Светила луна, и выйти на Днепр всем полком не представлялось возможности. Немцы, укрепившиеся на правом берегу, чтобы зимовать тут, из амбразур своих дотов видели все вокруг километра на три. Немецкие орудия были наведены днем и всю ночь били с этой наводкой.
Наш, родной Днепр, а страшным он казался. Его еще не видно, не слышно, он где-то там, за лесом, и неизвестно еще, когда придется переправляться на тот берег, а боец уже думает: «Только бы не утонуть посреди Днепра — широкий-то ведь он какой! Только бы течением не снесло — течение-то быстрое!

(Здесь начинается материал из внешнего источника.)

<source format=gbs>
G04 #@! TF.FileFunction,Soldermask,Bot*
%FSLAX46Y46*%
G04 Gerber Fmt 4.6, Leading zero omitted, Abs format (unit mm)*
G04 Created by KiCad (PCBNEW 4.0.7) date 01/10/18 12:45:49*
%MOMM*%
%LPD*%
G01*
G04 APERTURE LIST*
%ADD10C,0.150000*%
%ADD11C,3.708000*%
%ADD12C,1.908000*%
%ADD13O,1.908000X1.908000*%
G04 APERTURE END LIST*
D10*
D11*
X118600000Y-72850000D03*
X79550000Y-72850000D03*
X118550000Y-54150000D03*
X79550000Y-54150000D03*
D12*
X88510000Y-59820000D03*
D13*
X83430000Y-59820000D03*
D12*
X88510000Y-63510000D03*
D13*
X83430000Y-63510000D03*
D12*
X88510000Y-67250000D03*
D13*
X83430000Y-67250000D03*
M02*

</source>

За что бы только рукой ухватиться на воде?» И один бежит, лошадиную кормушку откуда-то тащит, другой мастерит поплавок из плащ-палатки, соломой ее набивает, а там, смотришь, плот уж вяжут прутьями, и каждый хочет помочь: кто ремнями подкручивает, кто лямки с вещевого мешка срывает.
В эту ночь Шишков несколько раз вызывал к себе комбатов и их заместителей. Я бежал в штаб и думал: «Сейчас получим приказ на форсирование». Но встречал адъютант и говорил:
— Явка отменяется, оставайтесь на своих местах, ждите вызова.

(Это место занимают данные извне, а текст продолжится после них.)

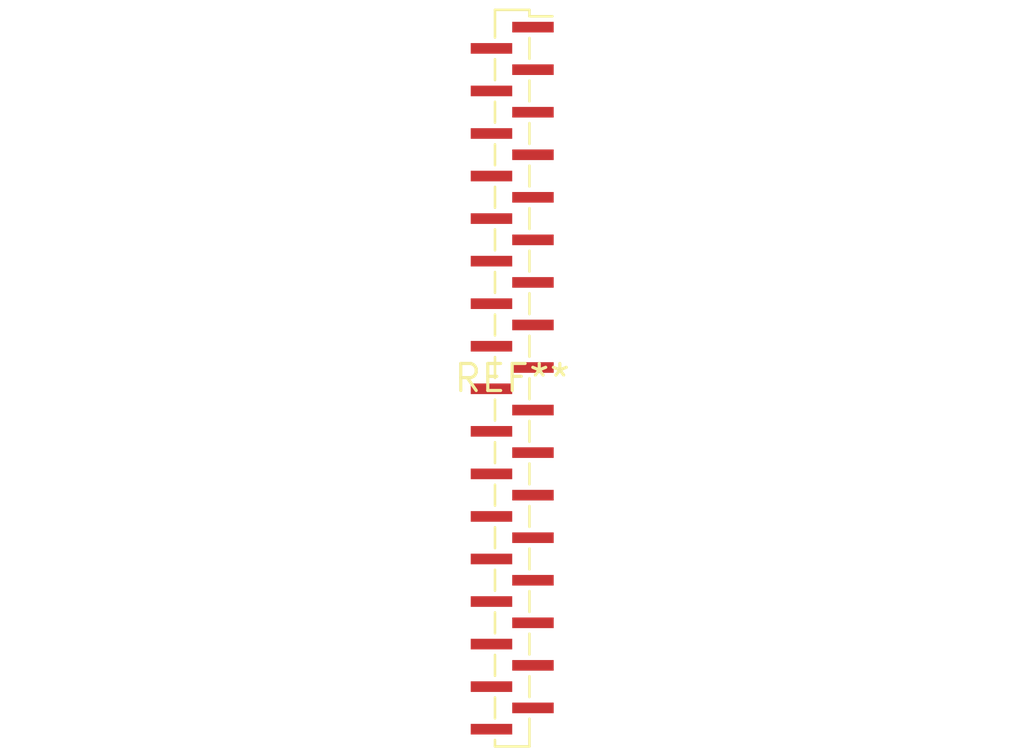
<source format=kicad_pcb>
(kicad_pcb (version 20240108) (generator pcbnew)

  (general
    (thickness 1.6)
  )

  (paper "A4")
  (layers
    (0 "F.Cu" signal)
    (31 "B.Cu" signal)
    (32 "B.Adhes" user "B.Adhesive")
    (33 "F.Adhes" user "F.Adhesive")
    (34 "B.Paste" user)
    (35 "F.Paste" user)
    (36 "B.SilkS" user "B.Silkscreen")
    (37 "F.SilkS" user "F.Silkscreen")
    (38 "B.Mask" user)
    (39 "F.Mask" user)
    (40 "Dwgs.User" user "User.Drawings")
    (41 "Cmts.User" user "User.Comments")
    (42 "Eco1.User" user "User.Eco1")
    (43 "Eco2.User" user "User.Eco2")
    (44 "Edge.Cuts" user)
    (45 "Margin" user)
    (46 "B.CrtYd" user "B.Courtyard")
    (47 "F.CrtYd" user "F.Courtyard")
    (48 "B.Fab" user)
    (49 "F.Fab" user)
    (50 "User.1" user)
    (51 "User.2" user)
    (52 "User.3" user)
    (53 "User.4" user)
    (54 "User.5" user)
    (55 "User.6" user)
    (56 "User.7" user)
    (57 "User.8" user)
    (58 "User.9" user)
  )

  (setup
    (pad_to_mask_clearance 0)
    (pcbplotparams
      (layerselection 0x00010fc_ffffffff)
      (plot_on_all_layers_selection 0x0000000_00000000)
      (disableapertmacros false)
      (usegerberextensions false)
      (usegerberattributes false)
      (usegerberadvancedattributes false)
      (creategerberjobfile false)
      (dashed_line_dash_ratio 12.000000)
      (dashed_line_gap_ratio 3.000000)
      (svgprecision 4)
      (plotframeref false)
      (viasonmask false)
      (mode 1)
      (useauxorigin false)
      (hpglpennumber 1)
      (hpglpenspeed 20)
      (hpglpendiameter 15.000000)
      (dxfpolygonmode false)
      (dxfimperialunits false)
      (dxfusepcbnewfont false)
      (psnegative false)
      (psa4output false)
      (plotreference false)
      (plotvalue false)
      (plotinvisibletext false)
      (sketchpadsonfab false)
      (subtractmaskfromsilk false)
      (outputformat 1)
      (mirror false)
      (drillshape 1)
      (scaleselection 1)
      (outputdirectory "")
    )
  )

  (net 0 "")

  (footprint "PinSocket_1x34_P1.00mm_Vertical_SMD_Pin1Right" (layer "F.Cu") (at 0 0))

)

</source>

Идешь с комбатом обратно, поглядывая на луну: ну что ты будешь делать с ней! Вот же каверзное светило, нет от него никакого спасения! Осточертела нам эта луна за войну ужасно. Прямо хоть плачь: только приготовимся форсировать водный рубеж, как она уже тут как тут, выйдет из-за туч и устроит тебе иллюминацию на всю ночь.
Я думал, что явка отменяется из-за этой проклятой луны, висевшей над Днепром, как осветительная бомба, но вот опять вызывают нас в штаб и на этот раз пропускают к Шишкову. У него в землянке находился полковник Гудзь с адъютантом — своим сыном Далькой. Они никогда не разлучались и так знали друг друга, что глазами разговаривали: Гудзь только покосится — и Далька уже бежит выполнять приказание.